☕️ Journal : Errance
Je lis avec plaisir la trace bleue. Épisode 3 de son itinérance.
Chaque incident, mécanique, physique est un appel à la vigilance. Il est l’heure de faire une pause.
Fabienne, présidente. Faisons une pause, pas la guerre (à tout).
Je me demandais comment nommer ce billet. Comment je choisis où je vais marcher. Elle lit Errance de Raymond Depardon. Des souvenirs émus de cette lecture décisive remontent.
C’est comme ça. Errance.
Qu’est-ce que me dit mon corps ? Quelle est cette tension ? Celle de viser un point sur une carte, de suivre une courbure de paysage, de glisser le long des rebords d’une rivière.
Je fais les comptes. 40 kilomètres. Aller. Ça va faire beaucoup. L’occasion de le tenter à vélo. Boutique fermée. Exceptionnellement. L’errance a déjà commencé. Le point de fuite bouge déjà. Marcher sans but ? Quel point de rebond ?
Mon regard accroche encore et encore à ce trait épais qui traverse la Rance. Le pont Chateaubriand (ah, il est du coin ?). La Nationale 176. Quatre ans plus tôt, autre point de vue. De celui-ci, je tournais la tête sur ma gauche. Se gravent alors dans ma mémoire les réflexions de l’eau, cette tranquillité à 110km/h, cette intrication de lumière et de nuages.
Les muscles se mettent en mouvement. Ça rechigne dans la tête. Ça n’a pas envie de souffrir. Je suis toujours revenu. J’ai toujours trouvé une voie alternative. J’ai toujours adapté mon plan. Qu’est-ce qu’il n’entend pas celui-là ? Qu’est-ce que je n’entends pas de lui ?
Un croque dans du pain. Une large tranche de fromage. Ou deux. Ou trois. Quelques kilomètres dans le sillon. Un chapitre de la main gauche de la nuit. Un panneau qui dit qu’ici s’arrêtent les vélos. Le sentier trace à flanc de colline et s’enfonce dans les arbres. Je grimpe, silencieux. Le viaduc enjambe. C’est le moment où mon cœur regarde à travers l’objectif. Pellicule terminée.

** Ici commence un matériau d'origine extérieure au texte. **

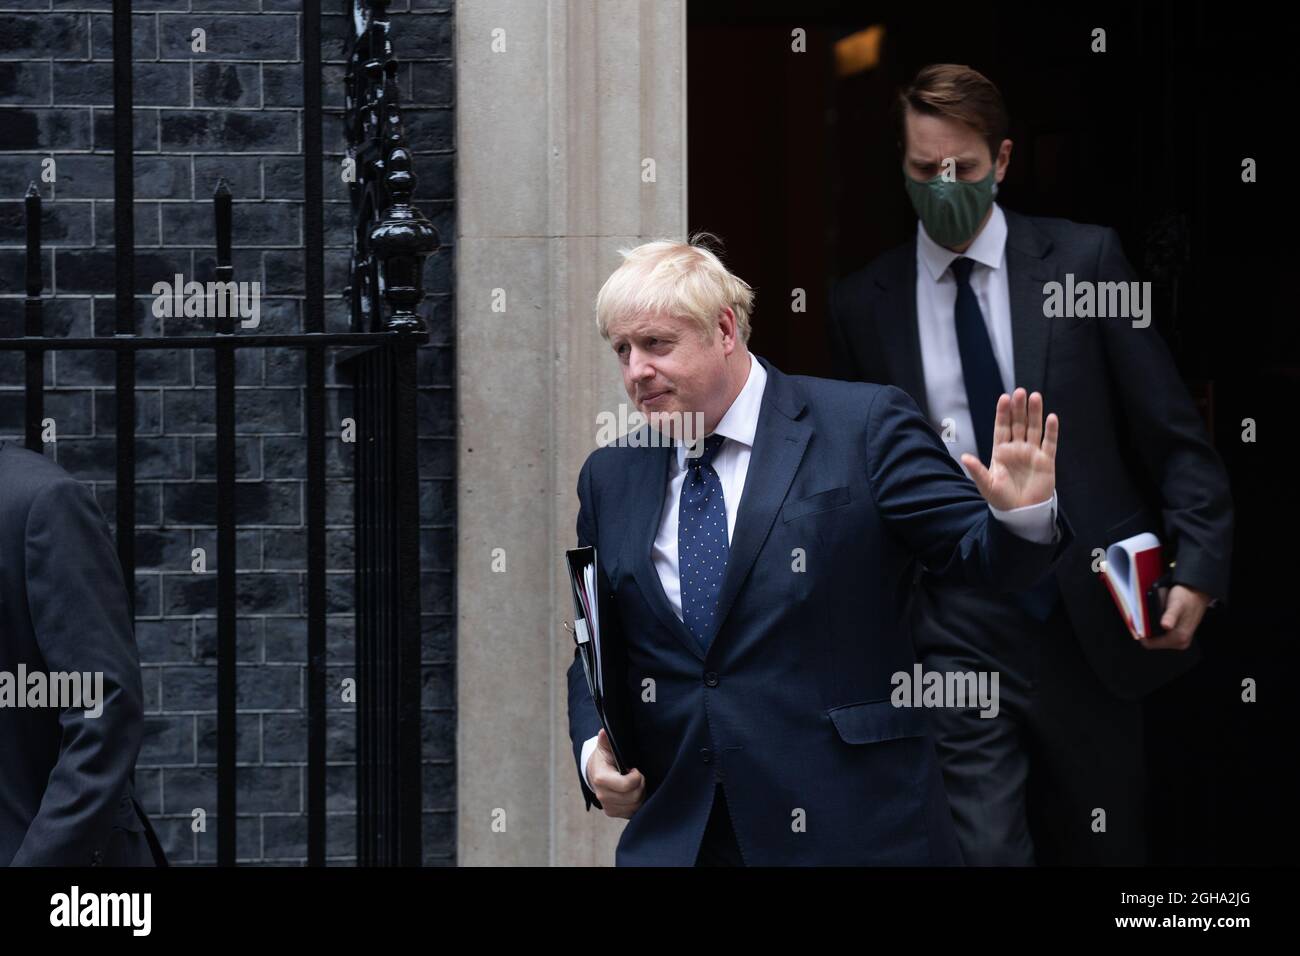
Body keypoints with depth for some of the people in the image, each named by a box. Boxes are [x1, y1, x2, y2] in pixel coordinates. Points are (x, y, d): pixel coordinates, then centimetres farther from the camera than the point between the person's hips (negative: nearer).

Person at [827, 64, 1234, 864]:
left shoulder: (1084, 258, 1)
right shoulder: (866, 304, 5)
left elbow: (1171, 428, 1)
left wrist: (1198, 564, -9)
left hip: (1090, 616, 0)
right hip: (959, 630, 0)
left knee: (1104, 847, 9)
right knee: (982, 848, -8)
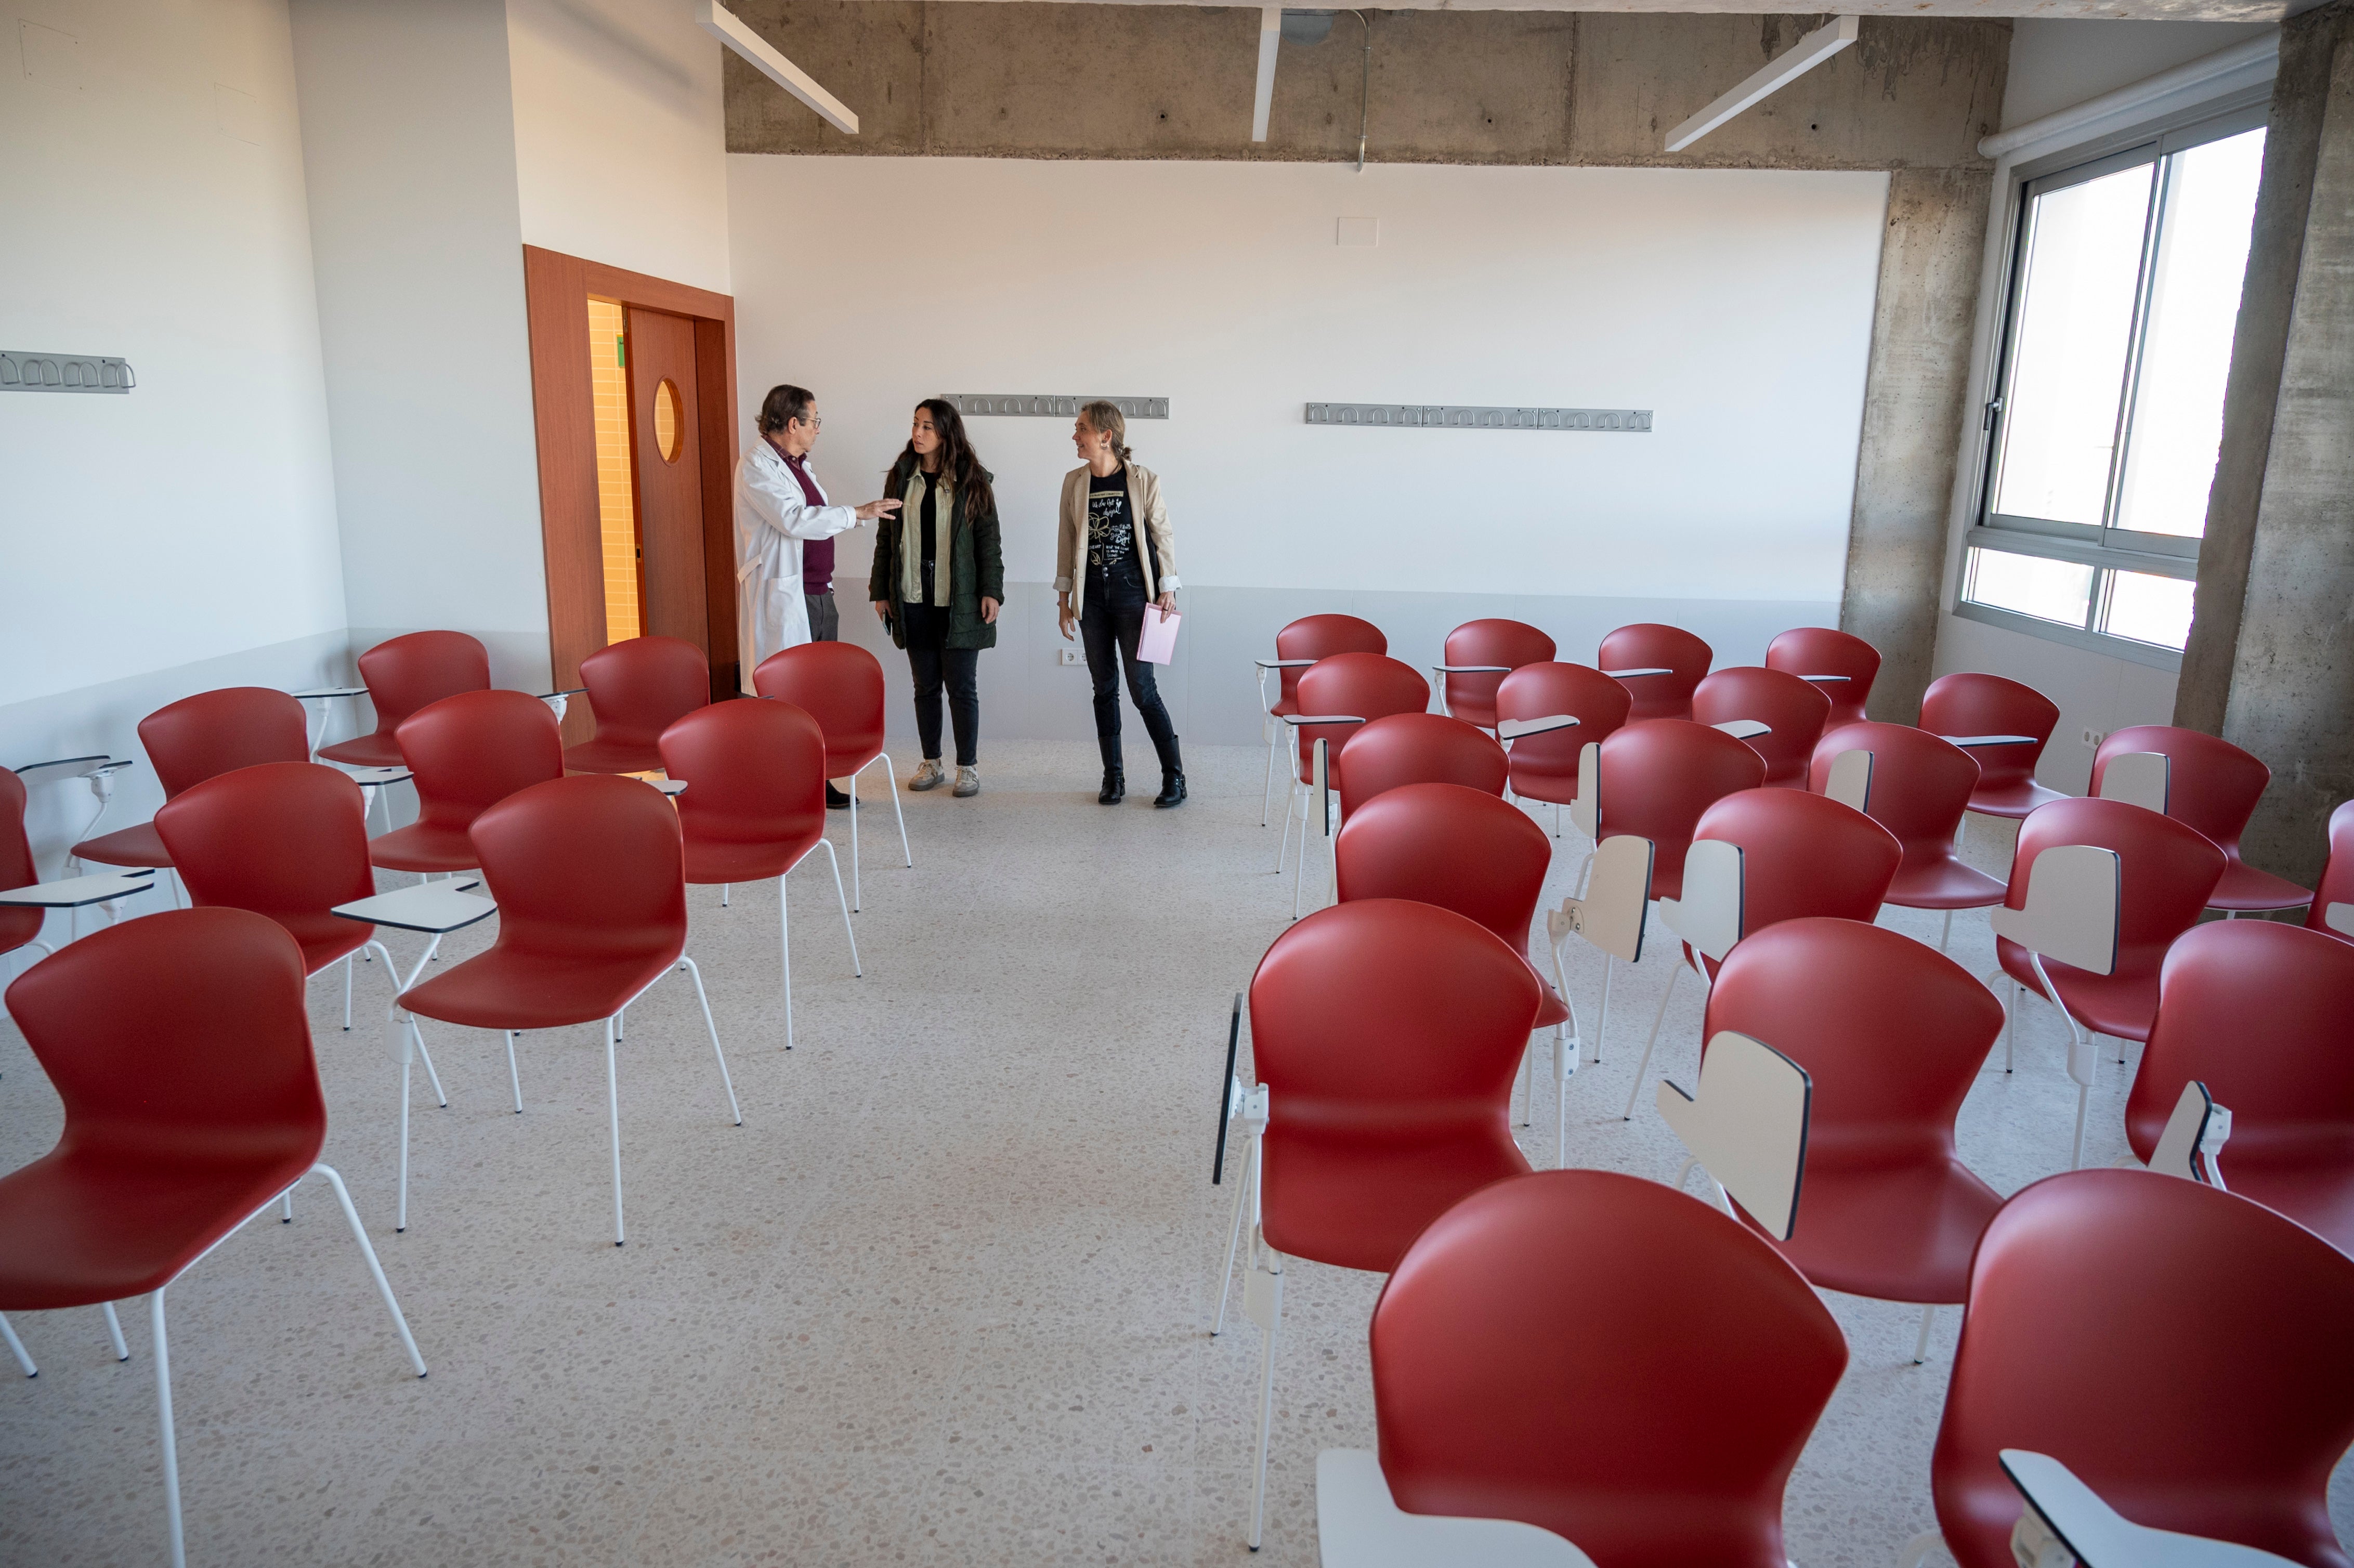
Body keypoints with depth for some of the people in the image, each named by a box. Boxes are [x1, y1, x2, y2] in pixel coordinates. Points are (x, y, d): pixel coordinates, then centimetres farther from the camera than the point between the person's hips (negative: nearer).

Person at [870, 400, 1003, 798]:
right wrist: (880, 591, 5)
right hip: (913, 600, 3)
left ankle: (968, 767, 11)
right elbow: (886, 538, 9)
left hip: (958, 602, -3)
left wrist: (991, 591, -10)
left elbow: (988, 540, -2)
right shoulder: (901, 477, 6)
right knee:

Je ne me lasse pas du bruit des feuilles, fraîchement tombées, sèchement écrasées. Ça bruisse comme avant de s’enrouler dans les draps. Ça monte. Ça descend. Une ferme. Un moulin à eau. Un refuge pour oiseaux. Je les aime. Un tractopelle.
Les odeurs changent, aussi. Du parfum des promeneur·ses aux cailloux blancs du chemin de halage. La vase rejoint le cortège. Les mouettes se moquent. Comment elles savent que je ne sais pas où je vais ? Arrive une senteur iodée. Mon cerveau n’associe pas à la forêt. Je m’en souviendrai.
Je le vois là, le château que j’avais distingué du pont. Propriété privée. Privé d’y aller. Droit de passage. Je contourne, dépasse le point que je m’étais fixé. Quelques mûres bien mures apportent une touche sucrée à une carte postale qui se dévoile. L’herbe bien tondue, les nuages bas, un kayak en guise de banc.
C’est l’arrêt. C’est là que je vais me poser. Croiser les bras. Regarder sans compter, savourer sans me lasser.
C’est comme ça que je (ne) choisis (pas) où aller.
Je reviendrai en prenant un chemin le plus différent possible.